= Franz Ferdinand Benary =

German orientalist and exegete

Franz Ferdinand Benary (22 March 1805, Kassel - 7 February 1880, Berlin) was a German orientalist and exegete. He was the older brother of classical philologist Agathon Benary.

From 1824 he studied theology and oriental languages at the universities of Bonn, Halle and Berlin. At Halle he was especially influenced by the teachings of Wilhelm Gesenius. In 1829 he qualified as a lecturer of oriental languages at the University of Berlin, where in 1831, he was appointed an associate professor of Old Testament exegesis.

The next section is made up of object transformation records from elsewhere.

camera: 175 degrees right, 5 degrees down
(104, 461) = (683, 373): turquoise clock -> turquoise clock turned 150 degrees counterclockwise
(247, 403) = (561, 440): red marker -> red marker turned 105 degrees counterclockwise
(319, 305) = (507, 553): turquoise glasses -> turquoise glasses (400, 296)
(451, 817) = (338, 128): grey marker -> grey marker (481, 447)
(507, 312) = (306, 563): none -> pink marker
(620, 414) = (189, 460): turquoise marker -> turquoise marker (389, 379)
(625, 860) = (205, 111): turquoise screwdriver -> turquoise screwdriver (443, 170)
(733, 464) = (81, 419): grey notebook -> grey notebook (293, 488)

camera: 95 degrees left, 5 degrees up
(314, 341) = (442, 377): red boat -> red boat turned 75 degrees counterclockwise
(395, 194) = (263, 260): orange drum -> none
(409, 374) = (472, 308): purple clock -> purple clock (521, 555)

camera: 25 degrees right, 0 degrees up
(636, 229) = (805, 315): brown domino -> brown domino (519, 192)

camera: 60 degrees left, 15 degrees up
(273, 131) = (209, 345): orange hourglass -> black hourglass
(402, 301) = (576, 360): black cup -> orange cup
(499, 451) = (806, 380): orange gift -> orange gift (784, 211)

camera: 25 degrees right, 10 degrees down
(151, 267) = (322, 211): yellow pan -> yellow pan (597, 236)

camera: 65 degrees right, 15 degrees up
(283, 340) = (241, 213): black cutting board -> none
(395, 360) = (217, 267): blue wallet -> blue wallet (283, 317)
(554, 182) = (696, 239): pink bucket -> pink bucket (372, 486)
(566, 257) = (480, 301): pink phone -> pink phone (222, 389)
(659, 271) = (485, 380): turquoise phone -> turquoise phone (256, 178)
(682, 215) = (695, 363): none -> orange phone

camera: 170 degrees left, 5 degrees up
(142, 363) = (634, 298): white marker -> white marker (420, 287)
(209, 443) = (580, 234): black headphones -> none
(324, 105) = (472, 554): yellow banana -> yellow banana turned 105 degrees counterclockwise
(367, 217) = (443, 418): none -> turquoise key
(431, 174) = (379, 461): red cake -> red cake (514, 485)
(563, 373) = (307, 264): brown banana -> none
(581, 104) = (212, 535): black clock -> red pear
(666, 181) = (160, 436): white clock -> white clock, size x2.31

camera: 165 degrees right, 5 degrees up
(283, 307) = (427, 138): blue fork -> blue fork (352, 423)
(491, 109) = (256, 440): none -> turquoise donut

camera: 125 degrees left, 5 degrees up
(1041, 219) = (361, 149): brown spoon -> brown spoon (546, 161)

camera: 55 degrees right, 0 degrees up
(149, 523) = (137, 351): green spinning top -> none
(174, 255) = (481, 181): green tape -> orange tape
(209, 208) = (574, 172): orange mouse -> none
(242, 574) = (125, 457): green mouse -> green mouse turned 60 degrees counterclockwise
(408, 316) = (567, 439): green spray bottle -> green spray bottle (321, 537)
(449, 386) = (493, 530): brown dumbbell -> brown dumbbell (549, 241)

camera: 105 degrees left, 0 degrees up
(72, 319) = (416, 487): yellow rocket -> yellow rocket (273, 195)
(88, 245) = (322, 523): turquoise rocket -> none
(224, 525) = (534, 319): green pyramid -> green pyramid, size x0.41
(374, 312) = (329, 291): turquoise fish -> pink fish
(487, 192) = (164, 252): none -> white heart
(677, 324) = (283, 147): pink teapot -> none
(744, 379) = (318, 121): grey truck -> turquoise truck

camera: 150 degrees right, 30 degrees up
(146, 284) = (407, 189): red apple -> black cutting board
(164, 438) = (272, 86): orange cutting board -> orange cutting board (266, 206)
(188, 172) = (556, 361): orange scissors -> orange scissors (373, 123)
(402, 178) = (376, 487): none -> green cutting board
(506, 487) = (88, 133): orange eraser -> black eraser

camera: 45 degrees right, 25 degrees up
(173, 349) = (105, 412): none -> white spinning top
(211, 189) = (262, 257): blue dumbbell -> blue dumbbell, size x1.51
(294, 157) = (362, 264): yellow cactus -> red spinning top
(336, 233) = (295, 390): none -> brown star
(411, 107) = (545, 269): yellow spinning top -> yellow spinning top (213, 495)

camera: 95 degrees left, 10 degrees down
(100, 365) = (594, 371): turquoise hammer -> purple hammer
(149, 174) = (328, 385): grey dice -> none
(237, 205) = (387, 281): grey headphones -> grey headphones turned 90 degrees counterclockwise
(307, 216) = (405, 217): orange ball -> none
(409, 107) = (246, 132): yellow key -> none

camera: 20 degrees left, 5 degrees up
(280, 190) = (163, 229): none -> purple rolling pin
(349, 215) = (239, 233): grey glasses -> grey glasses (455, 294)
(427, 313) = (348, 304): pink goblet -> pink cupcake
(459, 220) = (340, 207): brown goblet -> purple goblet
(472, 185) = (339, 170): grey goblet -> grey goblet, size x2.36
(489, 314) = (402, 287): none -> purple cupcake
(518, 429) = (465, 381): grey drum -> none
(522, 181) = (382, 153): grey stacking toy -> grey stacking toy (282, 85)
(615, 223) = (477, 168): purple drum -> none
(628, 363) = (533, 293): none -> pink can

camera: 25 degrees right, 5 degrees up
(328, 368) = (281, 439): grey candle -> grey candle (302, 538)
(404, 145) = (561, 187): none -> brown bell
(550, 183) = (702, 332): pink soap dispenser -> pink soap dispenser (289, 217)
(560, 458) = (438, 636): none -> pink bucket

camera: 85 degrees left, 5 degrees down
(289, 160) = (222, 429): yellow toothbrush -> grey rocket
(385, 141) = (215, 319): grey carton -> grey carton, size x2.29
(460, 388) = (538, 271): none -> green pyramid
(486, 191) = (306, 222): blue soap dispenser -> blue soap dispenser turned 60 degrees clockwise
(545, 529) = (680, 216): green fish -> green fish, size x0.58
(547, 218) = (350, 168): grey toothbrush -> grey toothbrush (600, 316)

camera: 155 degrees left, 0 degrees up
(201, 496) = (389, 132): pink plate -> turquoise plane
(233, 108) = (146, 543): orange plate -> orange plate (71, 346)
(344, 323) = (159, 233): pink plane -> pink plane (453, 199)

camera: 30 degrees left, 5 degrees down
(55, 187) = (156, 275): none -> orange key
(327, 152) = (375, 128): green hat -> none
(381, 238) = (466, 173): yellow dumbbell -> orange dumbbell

In the realm of politics he was a distinguished member of the Fortschrittspartei (Progressive Party). Along with art historian Heinrich Gustav Hotho, theologian Wilhelm Vatke, philosopher Karl Ludwig Michelet and Agathon Benary, he was a prominent member of the liberal reform faction in regards to Hegelianism at Berlin.

== Selected works ==
- Nalodaya; Sanscritum carmen, Calidaso adscriptum una cum Pradschnacari Mithilensis scholiis, 1830 (edition of Kālidāsa).
- De Hebraeorum leviratu, 1835.
- Coniectanea quaedam in vetus testamentum, 1835.
- "Interpretation of the number 666 (χξϛ) in the Apocalypse (13:18) and the various reading 616 (χιϛ)". Translated from the "Zeitschrift für speculative Theologie", (1836) Vol. I Part II by Henry Boynton Smith.